Some suppliers take final payment 60, 90 or 120 days before travel, or, in some cases, further out than that, Kerby said. Meanwhile, advisors have already done the bulk of their work in finding and booking the itinerary. Having to wait until the trip date to get paid "didn't seem right."
At the same time, Kerby said, there are suppliers with agent-friendly practices that pay advisors within 30 days of receiving final payment themselves. Some even have early-pay initiatives. It's not only friendly to existing advisors, Kerby said, but the promise of faster compensation makes the profession a more attractive one.
"There is an asymmetry of power between the supplier community and travel advisors," Kerby said. "I can't think of a more meaningful way that suppliers can show their commitment to the travel advisor community than paying commissions in a timely manner."
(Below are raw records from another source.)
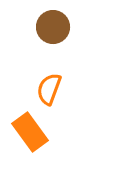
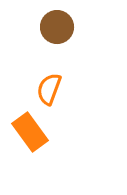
brown circle: moved 4 px right
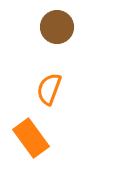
orange rectangle: moved 1 px right, 6 px down
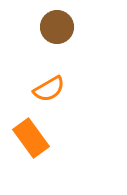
orange semicircle: rotated 140 degrees counterclockwise
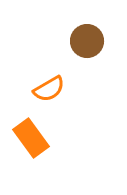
brown circle: moved 30 px right, 14 px down
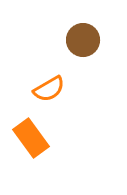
brown circle: moved 4 px left, 1 px up
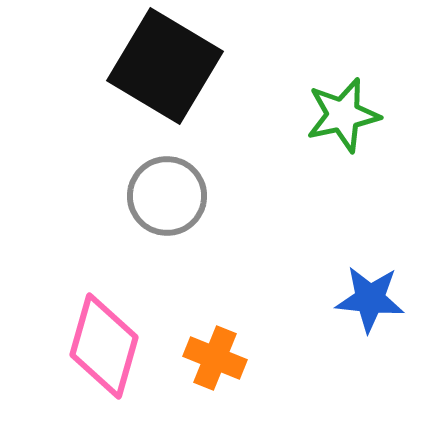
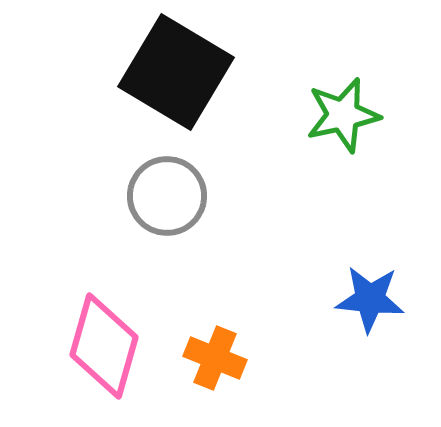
black square: moved 11 px right, 6 px down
ASTA debated creating some kind of recognition for those suppliers for some time, Kerby said. Its Consortium Council and Proud Partner Committee took point on the issue alongside Society leadership.
John Werner, president and COO of MAST Travel Network and chair of the Consortium Council, said the council crafted its statement of recognition with two purposes: thank suppliers with advisor-friendly policies and prompt others to follow suit.
"I definitely hope that it will give reason to other suppliers -- the suppliers who don't pay commission in the timeline that the statement encourages," Werner said. "They will certainly want to be on that list, because it's public and it is a form of recognition and a way of thanking those suppliers who meet that criteria. We hope it encourages more suppliers to model what we might call good behavior."
To be added to the list, a supplier's terms and conditions must reflect that they pay commission "within 30 days of the published, contracted date set by the supplier for final payment, and the payment is made in full," according to the Society. ASTA's list only encompasses suppliers that require prepayment. Those who do not, like hotels and car rental companies, are excluded.
Of those suppliers that take prepayments, a number outside of the two dozen already included are very close to qualifying for the list, the Society said.
Kerby expects the list will continue to grow and said the Society will update it continually.
He also acknowledged that there are a number of suppliers that are advisor-friendly in other ways, but aren't on the list.
"Could we modify perhaps the language slightly to be more inclusive, or to even make acknowledgments of specific supplier policies that are advantageous to travel advisors, but that is not currently reflected in our statement? That's possible," he said.
The list will be reviewed in a few months, and feedback will be taken into consideration.
Crafting the current statement and list took time, according to the ASTA chief. The Society sought feedback from many stakeholders.
"I think it's probably a little long in coming," Kerby said. "We probably should have taken a stand like this a little sooner."
Werner hopes the stand ASTA is taking now will result in more commission-pay policies that are beneficial to Society members and the agency community as a whole.
"Everybody feels that this is a very doable thing for the supplier community," he said, "and we definitely wanted to encourage all suppliers to model this kind of a policy."